Source material.
+--

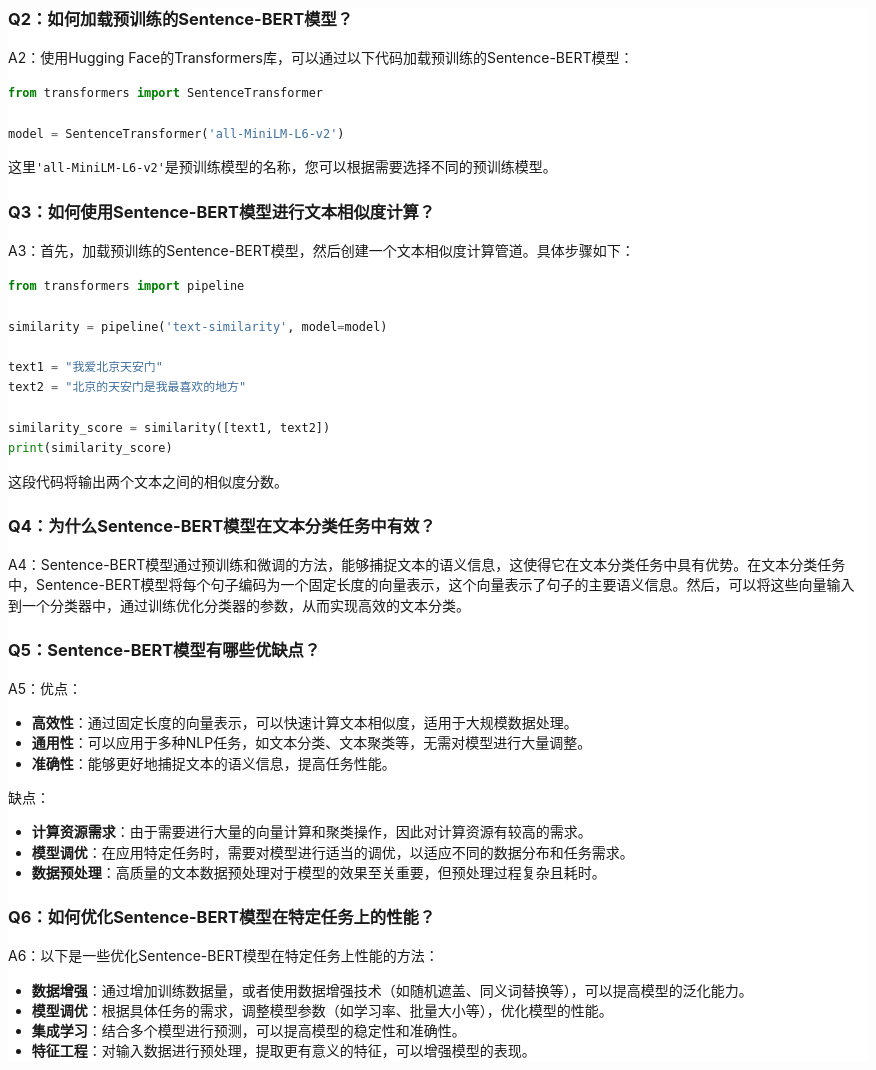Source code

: ### Q2：如何加载预训练的Sentence-BERT模型？

A2：使用Hugging Face的Transformers库，可以通过以下代码加载预训练的Sentence-BERT模型：

```python
from transformers import SentenceTransformer

model = SentenceTransformer('all-MiniLM-L6-v2')
```

这里`'all-MiniLM-L6-v2'`是预训练模型的名称，您可以根据需要选择不同的预训练模型。

### Q3：如何使用Sentence-BERT模型进行文本相似度计算？

A3：首先，加载预训练的Sentence-BERT模型，然后创建一个文本相似度计算管道。具体步骤如下：

```python
from transformers import pipeline

similarity = pipeline('text-similarity', model=model)

text1 = "我爱北京天安门"
text2 = "北京的天安门是我最喜欢的地方"

similarity_score = similarity([text1, text2])
print(similarity_score)
```

这段代码将输出两个文本之间的相似度分数。

### Q4：为什么Sentence-BERT模型在文本分类任务中有效？

A4：Sentence-BERT模型通过预训练和微调的方法，能够捕捉文本的语义信息，这使得它在文本分类任务中具有优势。在文本分类任务中，Sentence-BERT模型将每个句子编码为一个固定长度的向量表示，这个向量表示了句子的主要语义信息。然后，可以将这些向量输入到一个分类器中，通过训练优化分类器的参数，从而实现高效的文本分类。

### Q5：Sentence-BERT模型有哪些优缺点？

A5：优点：
- **高效性**：通过固定长度的向量表示，可以快速计算文本相似度，适用于大规模数据处理。
- **通用性**：可以应用于多种NLP任务，如文本分类、文本聚类等，无需对模型进行大量调整。
- **准确性**：能够更好地捕捉文本的语义信息，提高任务性能。

缺点：
- **计算资源需求**：由于需要进行大量的向量计算和聚类操作，因此对计算资源有较高的需求。
- **模型调优**：在应用特定任务时，需要对模型进行适当的调优，以适应不同的数据分布和任务需求。
- **数据预处理**：高质量的文本数据预处理对于模型的效果至关重要，但预处理过程复杂且耗时。

### Q6：如何优化Sentence-BERT模型在特定任务上的性能？

A6：以下是一些优化Sentence-BERT模型在特定任务上性能的方法：
- **数据增强**：通过增加训练数据量，或者使用数据增强技术（如随机遮盖、同义词替换等），可以提高模型的泛化能力。
- **模型调优**：根据具体任务的需求，调整模型参数（如学习率、批量大小等），优化模型的性能。
- **集成学习**：结合多个模型进行预测，可以提高模型的稳定性和准确性。
- **特征工程**：对输入数据进行预处理，提取更有意义的特征，可以增强模型的表现。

+--

Task details.
Your task is to transcribe all of the records precisely, with no images included.

Output for this task.
Source code

: ### Q2：如何加载预训练的Sentence-BERT模型？

A2：使用Hugging Face的Transformers库，可以通过以下代码加载预训练的Sentence-BERT模型：

```python
from transformers import SentenceTransformer

model = SentenceTransformer('all-MiniLM-L6-v2')
```

这里`'all-MiniLM-L6-v2'`是预训练模型的名称，您可以根据需要选择不同的预训练模型。

### Q3：如何使用Sentence-BERT模型进行文本相似度计算？

A3：首先，加载预训练的Sentence-BERT模型，然后创建一个文本相似度计算管道。具体步骤如下：

```python
from transformers import pipeline

similarity = pipeline('text-similarity', model=model)

text1 = "我爱北京天安门"
text2 = "北京的天安门是我最喜欢的地方"

similarity_score = similarity([text1, text2])
print(similarity_score)
```

这段代码将输出两个文本之间的相似度分数。

### Q4：为什么Sentence-BERT模型在文本分类任务中有效？

A4：Sentence-BERT模型通过预训练和微调的方法，能够捕捉文本的语义信息，这使得它在文本分类任务中具有优势。在文本分类任务中，Sentence-BERT模型将每个句子编码为一个固定长度的向量表示，这个向量表示了句子的主要语义信息。然后，可以将这些向量输入到一个分类器中，通过训练优化分类器的参数，从而实现高效的文本分类。

### Q5：Sentence-BERT模型有哪些优缺点？

A5：优点：
- **高效性**：通过固定长度的向量表示，可以快速计算文本相似度，适用于大规模数据处理。
- **通用性**：可以应用于多种NLP任务，如文本分类、文本聚类等，无需对模型进行大量调整。
- **准确性**：能够更好地捕捉文本的语义信息，提高任务性能。

缺点：
- **计算资源需求**：由于需要进行大量的向量计算和聚类操作，因此对计算资源有较高的需求。
- **模型调优**：在应用特定任务时，需要对模型进行适当的调优，以适应不同的数据分布和任务需求。
- **数据预处理**：高质量的文本数据预处理对于模型的效果至关重要，但预处理过程复杂且耗时。

### Q6：如何优化Sentence-BERT模型在特定任务上的性能？

A6：以下是一些优化Sentence-BERT模型在特定任务上性能的方法：
- **数据增强**：通过增加训练数据量，或者使用数据增强技术（如随机遮盖、同义词替换等），可以提高模型的泛化能力。
- **模型调优**：根据具体任务的需求，调整模型参数（如学习率、批量大小等），优化模型的性能。
- **集成学习**：结合多个模型进行预测，可以提高模型的稳定性和准确性。
- **特征工程**：对输入数据进行预处理，提取更有意义的特征，可以增强模型的表现。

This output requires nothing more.